#### Brief:
Whenever a line in the entries below contains the string "ecfs", copy that line.

•••

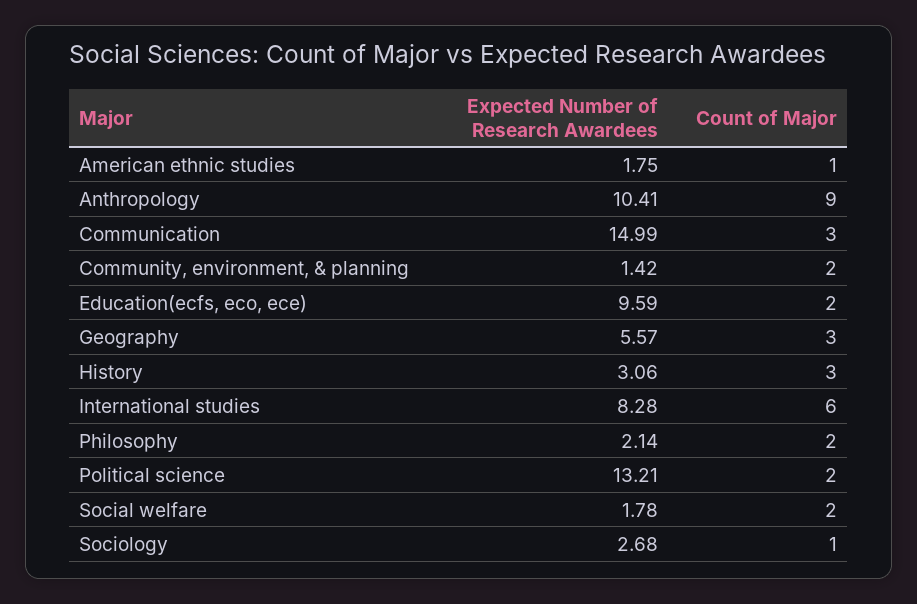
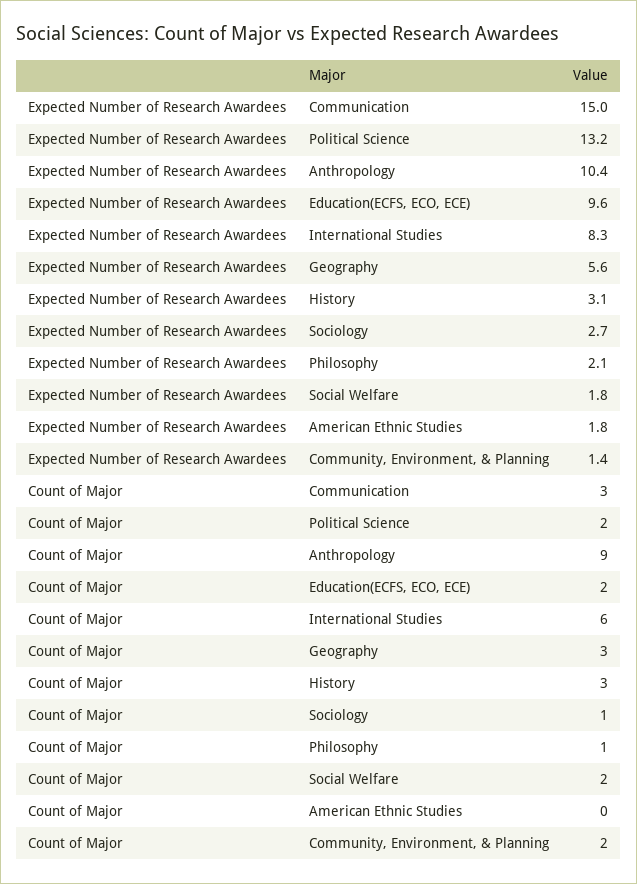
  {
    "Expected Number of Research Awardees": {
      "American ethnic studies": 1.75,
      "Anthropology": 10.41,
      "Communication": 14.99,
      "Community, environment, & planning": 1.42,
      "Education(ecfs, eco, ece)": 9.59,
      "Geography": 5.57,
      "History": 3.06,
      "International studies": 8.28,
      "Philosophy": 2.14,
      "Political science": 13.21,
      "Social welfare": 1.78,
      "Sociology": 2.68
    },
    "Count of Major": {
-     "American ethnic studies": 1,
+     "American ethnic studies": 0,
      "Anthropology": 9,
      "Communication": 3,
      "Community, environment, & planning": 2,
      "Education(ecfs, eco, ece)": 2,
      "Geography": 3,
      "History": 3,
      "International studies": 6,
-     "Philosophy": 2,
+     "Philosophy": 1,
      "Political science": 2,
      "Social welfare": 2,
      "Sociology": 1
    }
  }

•••

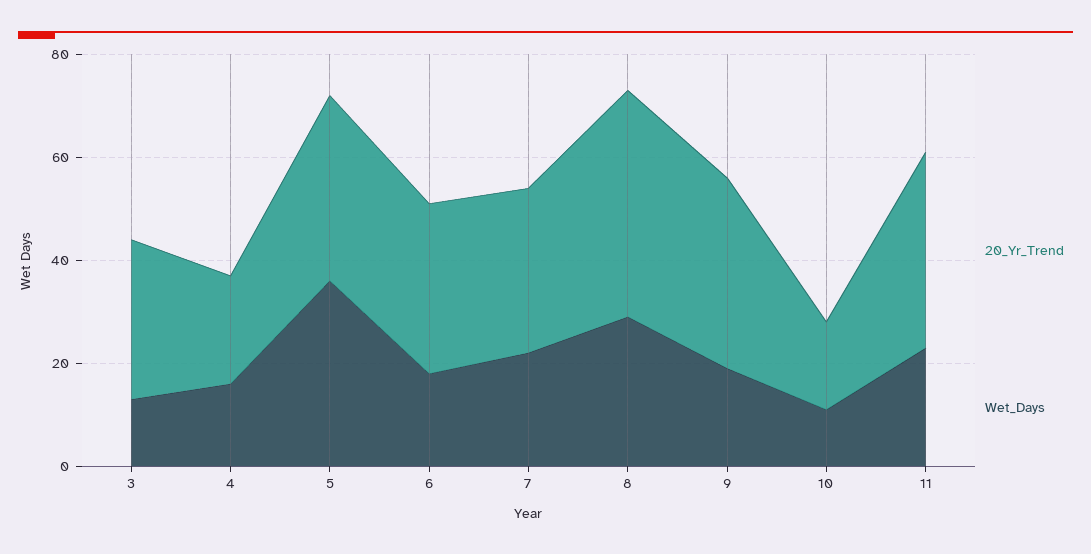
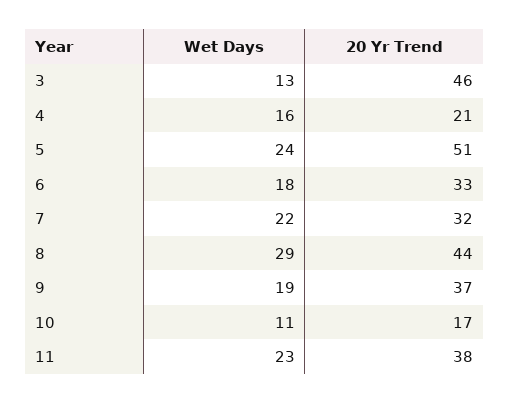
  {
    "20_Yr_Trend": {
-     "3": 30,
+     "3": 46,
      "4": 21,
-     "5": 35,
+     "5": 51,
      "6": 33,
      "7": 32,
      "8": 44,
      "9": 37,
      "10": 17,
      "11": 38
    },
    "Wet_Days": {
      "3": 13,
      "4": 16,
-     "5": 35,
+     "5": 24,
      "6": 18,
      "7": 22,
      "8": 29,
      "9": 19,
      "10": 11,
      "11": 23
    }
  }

•••

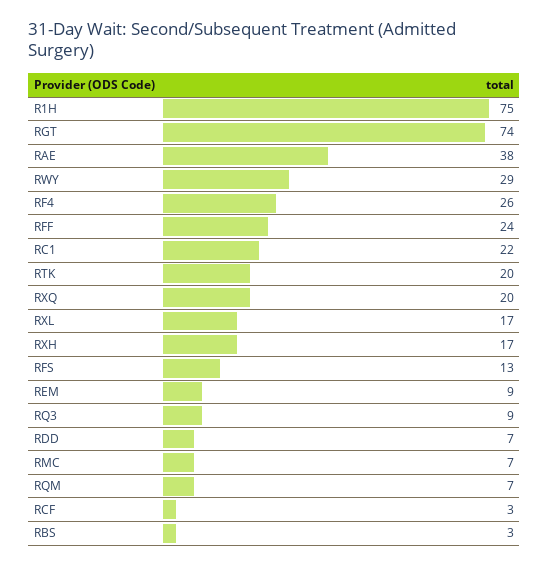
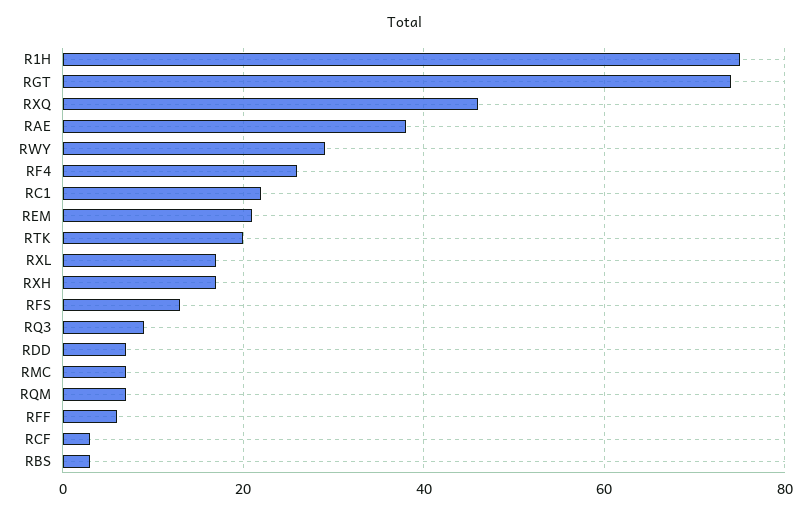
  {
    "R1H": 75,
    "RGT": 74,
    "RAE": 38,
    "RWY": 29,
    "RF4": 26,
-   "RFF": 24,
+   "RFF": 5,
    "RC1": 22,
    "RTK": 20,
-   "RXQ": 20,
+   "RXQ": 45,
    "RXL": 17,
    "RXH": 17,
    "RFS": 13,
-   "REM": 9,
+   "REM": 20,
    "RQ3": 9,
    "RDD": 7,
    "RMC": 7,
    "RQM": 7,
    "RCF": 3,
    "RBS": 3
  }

•••

#### Task solution:
      "Education(ecfs, eco, ece)": 9.59,
      "Education(ecfs, eco, ece)": 2,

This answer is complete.